Uiterlijk versus innerlijk
Terugkomend op het begin. Dat mijn omgeving en anderen reageren alsof het meedelen van datgene wat mijn leven sterk beïnvloedt, heel vreemd is. Dat er door deze personen afgegaan wordt op het uiterlijk, dat ik makkelijk een gesprek aanga, oogcontact maak en dat ik mij goed kan uitspreken. Dat ik geen obsessie heb voor bijvoorbeeld treinen of ICT. Dat ik notabene verpleegkunde ben gaan studeren, een vak waarin je constant moet kunnen schakelen, een leider moet kunnen zijn door bijvoorbeeld een team aan te sturen en moet kunnen reflecteren op het handelen van collega’s.
Vorige week zondagochtend was ik bij een cliënt, begin 60, met een gedeeltelijke verlamming en een lichte vertraging in begripssnelheid en spraak. Tijdens het verlenen van zorg vertelde zij hoe zij met haar ziekte omgaat en hoe zij van de één op de andere dag in een rolstoel belandde. Dat zij door de maatschappij als arbeidsongeschikt is verklaard en nu werkeloos is, terwijl zij mentaal ‘alles nog wel op een rijtje heeft’. We hadden een prachtig gesprek, waarin zij zich kwetsbaar opstelde over haar situatie, die nooit meer zal verbeteren.

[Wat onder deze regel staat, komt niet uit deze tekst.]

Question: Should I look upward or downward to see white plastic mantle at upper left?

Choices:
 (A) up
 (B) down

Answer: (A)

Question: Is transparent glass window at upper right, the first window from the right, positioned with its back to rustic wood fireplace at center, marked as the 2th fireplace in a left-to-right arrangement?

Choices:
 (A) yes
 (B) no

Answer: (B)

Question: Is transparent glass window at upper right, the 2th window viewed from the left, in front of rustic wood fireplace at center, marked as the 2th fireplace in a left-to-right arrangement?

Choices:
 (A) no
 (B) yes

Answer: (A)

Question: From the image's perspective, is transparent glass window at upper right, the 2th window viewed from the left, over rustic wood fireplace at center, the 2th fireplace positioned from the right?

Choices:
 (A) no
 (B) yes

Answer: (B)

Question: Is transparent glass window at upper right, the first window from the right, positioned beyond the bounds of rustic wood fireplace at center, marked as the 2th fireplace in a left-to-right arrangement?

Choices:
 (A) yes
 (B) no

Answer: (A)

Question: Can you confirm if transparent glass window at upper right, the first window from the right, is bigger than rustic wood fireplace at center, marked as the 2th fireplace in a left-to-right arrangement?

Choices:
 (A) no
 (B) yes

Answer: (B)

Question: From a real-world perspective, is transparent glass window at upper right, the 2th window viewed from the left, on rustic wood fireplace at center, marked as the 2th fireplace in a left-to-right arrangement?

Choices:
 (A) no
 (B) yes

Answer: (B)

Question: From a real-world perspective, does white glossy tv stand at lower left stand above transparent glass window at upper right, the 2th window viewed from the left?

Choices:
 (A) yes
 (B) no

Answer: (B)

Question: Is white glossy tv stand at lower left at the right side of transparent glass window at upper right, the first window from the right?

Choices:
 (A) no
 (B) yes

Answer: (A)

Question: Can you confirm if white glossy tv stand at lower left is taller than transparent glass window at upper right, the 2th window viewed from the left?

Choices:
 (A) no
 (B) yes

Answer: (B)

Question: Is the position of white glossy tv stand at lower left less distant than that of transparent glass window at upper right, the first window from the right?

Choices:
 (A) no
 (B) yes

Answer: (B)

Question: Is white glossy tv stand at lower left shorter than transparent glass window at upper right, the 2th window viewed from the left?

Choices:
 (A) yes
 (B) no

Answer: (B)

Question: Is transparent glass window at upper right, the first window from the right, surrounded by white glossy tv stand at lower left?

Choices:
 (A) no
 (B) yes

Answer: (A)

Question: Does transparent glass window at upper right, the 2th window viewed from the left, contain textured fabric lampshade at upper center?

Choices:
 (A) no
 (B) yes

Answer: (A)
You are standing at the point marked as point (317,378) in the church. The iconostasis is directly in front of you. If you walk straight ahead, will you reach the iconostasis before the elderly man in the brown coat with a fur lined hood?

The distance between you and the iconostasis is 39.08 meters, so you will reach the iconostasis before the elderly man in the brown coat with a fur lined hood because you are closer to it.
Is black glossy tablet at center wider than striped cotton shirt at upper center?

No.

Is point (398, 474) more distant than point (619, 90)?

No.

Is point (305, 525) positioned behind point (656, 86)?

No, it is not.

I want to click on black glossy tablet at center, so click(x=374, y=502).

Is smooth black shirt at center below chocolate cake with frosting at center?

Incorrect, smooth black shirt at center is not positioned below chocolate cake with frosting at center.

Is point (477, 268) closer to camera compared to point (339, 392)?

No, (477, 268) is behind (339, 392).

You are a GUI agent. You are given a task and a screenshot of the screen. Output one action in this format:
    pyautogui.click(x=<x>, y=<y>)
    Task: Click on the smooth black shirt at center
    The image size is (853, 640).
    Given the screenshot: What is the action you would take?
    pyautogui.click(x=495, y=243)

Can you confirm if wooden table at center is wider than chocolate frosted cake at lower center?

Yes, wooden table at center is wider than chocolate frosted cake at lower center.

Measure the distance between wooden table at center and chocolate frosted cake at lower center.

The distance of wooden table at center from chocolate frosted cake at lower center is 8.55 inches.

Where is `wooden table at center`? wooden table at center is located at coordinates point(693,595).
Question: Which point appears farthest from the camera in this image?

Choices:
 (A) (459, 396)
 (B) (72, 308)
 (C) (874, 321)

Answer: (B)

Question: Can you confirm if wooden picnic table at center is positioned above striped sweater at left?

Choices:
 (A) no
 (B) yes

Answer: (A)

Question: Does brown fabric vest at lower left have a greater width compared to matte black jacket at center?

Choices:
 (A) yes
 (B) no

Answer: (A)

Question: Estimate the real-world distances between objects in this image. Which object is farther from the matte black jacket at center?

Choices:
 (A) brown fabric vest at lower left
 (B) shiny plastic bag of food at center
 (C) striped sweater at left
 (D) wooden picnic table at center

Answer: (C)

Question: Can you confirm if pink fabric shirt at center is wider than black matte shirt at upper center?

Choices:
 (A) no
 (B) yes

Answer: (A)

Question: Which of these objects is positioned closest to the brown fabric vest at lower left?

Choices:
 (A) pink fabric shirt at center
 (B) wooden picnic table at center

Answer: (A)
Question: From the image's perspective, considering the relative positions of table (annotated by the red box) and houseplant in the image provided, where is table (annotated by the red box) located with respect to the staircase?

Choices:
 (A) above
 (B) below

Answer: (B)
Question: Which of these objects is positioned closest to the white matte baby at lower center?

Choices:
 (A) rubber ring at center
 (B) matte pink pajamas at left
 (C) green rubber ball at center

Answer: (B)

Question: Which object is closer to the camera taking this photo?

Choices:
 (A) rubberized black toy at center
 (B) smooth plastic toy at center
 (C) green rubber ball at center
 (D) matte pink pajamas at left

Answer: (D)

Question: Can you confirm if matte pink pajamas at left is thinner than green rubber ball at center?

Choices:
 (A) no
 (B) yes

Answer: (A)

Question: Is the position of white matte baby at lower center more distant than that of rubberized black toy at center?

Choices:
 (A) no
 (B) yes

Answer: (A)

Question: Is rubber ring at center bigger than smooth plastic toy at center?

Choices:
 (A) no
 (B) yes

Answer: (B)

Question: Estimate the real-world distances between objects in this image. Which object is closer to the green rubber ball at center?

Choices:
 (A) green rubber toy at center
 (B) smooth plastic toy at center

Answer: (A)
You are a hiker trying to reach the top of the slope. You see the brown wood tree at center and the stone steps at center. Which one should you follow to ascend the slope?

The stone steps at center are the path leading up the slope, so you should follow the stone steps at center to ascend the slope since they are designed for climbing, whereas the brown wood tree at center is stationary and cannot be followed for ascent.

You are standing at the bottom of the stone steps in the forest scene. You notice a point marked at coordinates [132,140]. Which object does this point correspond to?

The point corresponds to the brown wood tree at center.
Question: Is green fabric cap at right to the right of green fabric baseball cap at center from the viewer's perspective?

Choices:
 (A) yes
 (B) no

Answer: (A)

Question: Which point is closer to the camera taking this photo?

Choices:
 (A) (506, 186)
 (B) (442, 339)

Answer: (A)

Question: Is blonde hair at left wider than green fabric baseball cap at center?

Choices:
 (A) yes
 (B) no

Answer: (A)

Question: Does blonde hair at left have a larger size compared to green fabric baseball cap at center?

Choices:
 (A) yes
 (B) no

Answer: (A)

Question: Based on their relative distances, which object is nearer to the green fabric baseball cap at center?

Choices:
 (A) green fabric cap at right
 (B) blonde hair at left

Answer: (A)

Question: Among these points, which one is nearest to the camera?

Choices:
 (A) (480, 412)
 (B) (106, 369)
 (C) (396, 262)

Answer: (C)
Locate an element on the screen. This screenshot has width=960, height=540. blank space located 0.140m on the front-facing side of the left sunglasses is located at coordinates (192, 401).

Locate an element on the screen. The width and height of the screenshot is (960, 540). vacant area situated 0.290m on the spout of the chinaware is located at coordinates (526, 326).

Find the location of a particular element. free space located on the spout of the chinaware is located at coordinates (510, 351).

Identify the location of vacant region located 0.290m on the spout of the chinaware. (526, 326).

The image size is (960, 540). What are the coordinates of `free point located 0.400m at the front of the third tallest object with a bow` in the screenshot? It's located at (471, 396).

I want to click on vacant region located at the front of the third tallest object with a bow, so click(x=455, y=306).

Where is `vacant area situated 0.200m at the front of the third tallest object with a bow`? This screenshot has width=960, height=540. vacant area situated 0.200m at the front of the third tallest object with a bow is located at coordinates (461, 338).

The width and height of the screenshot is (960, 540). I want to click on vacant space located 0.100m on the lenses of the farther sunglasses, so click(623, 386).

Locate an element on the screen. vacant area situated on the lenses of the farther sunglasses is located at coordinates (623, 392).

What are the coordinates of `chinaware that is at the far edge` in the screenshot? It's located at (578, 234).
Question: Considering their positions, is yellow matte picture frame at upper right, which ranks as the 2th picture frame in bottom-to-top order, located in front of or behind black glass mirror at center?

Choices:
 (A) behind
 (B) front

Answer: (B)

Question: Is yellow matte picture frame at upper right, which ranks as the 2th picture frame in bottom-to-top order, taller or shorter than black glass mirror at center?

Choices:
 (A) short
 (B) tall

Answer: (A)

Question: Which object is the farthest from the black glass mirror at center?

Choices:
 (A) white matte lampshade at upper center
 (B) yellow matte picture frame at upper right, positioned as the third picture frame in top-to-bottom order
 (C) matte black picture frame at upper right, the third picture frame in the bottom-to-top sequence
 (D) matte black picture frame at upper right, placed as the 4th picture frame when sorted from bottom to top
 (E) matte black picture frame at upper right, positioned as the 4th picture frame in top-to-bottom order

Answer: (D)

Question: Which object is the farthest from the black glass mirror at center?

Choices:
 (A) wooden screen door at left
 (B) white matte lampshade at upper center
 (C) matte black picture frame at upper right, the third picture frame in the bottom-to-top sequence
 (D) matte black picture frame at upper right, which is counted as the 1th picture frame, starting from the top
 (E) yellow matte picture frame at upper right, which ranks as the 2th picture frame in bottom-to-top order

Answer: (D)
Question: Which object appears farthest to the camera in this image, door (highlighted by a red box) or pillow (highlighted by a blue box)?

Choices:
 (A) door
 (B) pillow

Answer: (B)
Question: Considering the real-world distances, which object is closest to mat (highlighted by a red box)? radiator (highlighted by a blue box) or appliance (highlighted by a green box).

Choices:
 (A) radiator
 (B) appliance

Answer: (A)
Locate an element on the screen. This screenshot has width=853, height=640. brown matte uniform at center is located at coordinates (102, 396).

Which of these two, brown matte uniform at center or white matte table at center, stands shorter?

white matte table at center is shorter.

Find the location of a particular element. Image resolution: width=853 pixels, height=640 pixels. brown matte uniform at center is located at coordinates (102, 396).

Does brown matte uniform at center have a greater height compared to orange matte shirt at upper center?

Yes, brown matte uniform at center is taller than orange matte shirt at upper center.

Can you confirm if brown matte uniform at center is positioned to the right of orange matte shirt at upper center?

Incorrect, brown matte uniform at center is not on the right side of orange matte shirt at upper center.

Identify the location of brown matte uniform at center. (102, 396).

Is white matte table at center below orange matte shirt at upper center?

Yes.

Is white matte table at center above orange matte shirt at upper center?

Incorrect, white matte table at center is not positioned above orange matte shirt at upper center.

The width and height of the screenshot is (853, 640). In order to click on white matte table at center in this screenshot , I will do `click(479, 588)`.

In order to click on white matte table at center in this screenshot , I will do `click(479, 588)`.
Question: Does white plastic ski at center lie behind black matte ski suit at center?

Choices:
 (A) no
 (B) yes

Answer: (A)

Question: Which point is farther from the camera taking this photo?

Wat ik daarmee wil zeggen, is dat het uiterlijk lang niet alles zegt over hoe iemand functioneert en hoe het zijn of haar leven beïnvloedt. Bij deze mevrouw was het zichtbaar, terwijl zij mentaal nog goed functioneert en eigenlijk graag aan het werk wil. Bij mij, 9 van de 10 keer onzichtbaar en onmerkbaar, maar wat mij, wanneer ik weer thuis ben, soms volledig lam legt. Onzichtbaar overprikkeld. Behoefte aan stilte en een donkere omgeving. Of juist in een hyperfocus waardoor ik in één dag heel veel gedaan kan krijgen, waardoor ik de ochtend erna nog moe ben omdat ik mij niet heb kunnen ontspannen met een boek of een wandeling.
Zo geldt het voor iedereen: het uiterlijk zegt vaak niets (of in ieder geval niet alles) over het innerlijk. Achter het uiterlijk schuilt een persoon – een verhaal, een individu met een ziel. Ik hoop dat je de komende tijd wat meer kijkt naar de persoon achter het uiterlijk. Wie je ook tegenkomt – die oude mevrouw met de rollator en een klein hondje, de zwerver bij de supermarkt, je collega of cliënt, je partner én jezelf.